* Description of the task
From the listing below, extract every line that contains the word "series", copying each one in full.

* Given data
BEGIN

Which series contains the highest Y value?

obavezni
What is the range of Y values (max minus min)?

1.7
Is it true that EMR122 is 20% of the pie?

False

END
BEGIN

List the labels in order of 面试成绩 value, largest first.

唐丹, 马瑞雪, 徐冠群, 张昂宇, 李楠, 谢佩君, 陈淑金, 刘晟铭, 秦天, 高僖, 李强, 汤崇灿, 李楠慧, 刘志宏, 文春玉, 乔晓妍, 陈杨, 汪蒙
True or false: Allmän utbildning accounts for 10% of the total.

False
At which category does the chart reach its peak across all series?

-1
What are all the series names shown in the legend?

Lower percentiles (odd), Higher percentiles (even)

END
BEGIN

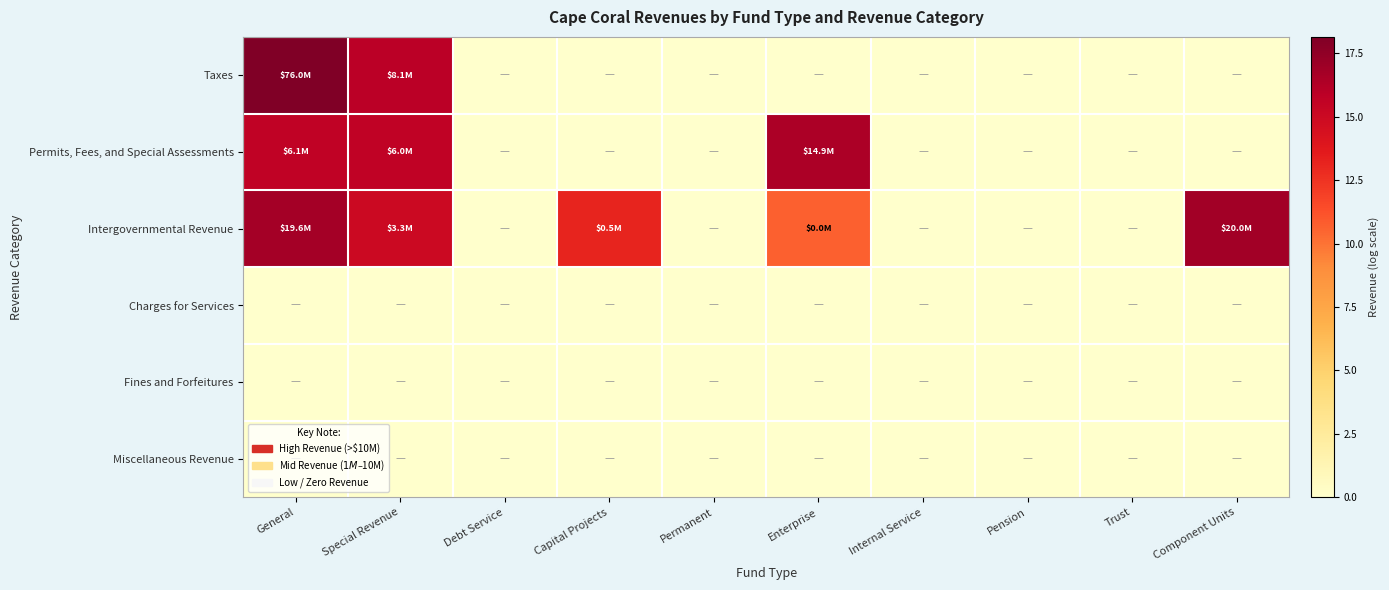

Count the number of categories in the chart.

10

END

* Task solution
Which series contains the highest Y value?
At which category does the chart reach its peak across all series?
What are all the series names shown in the legend?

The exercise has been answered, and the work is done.